● **Task brief**
In the listing, from the line with "pose: elev=354.4 azim=143.3" up to and including the line with "Dot at: (218, 253)", substitute "distance" for "dist" and reproduce those lines with everything else unchanged, omitting the pictures.

● **Extracted entries**
----------

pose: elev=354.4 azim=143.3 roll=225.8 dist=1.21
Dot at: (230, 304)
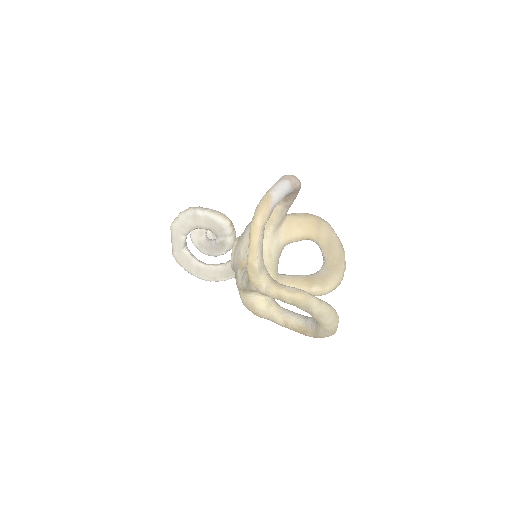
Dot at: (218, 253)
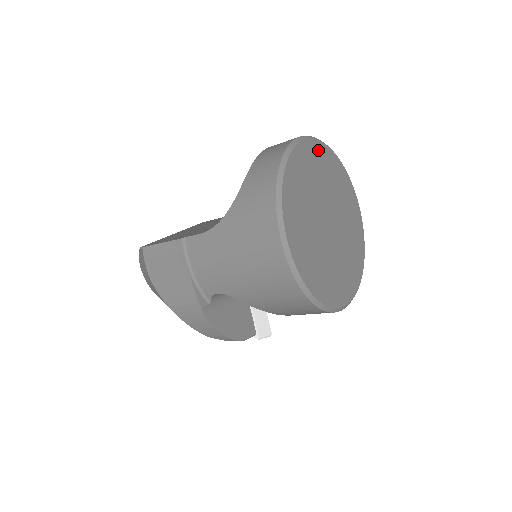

----------

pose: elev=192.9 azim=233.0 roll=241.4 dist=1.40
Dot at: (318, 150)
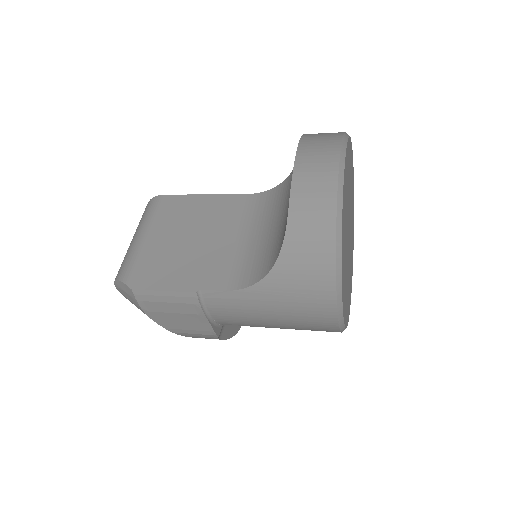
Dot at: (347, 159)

----------

● **Expected answer**
pose: elev=354.4 azim=143.3 roll=225.8 distance=1.21
Dot at: (230, 304)
Dot at: (218, 253)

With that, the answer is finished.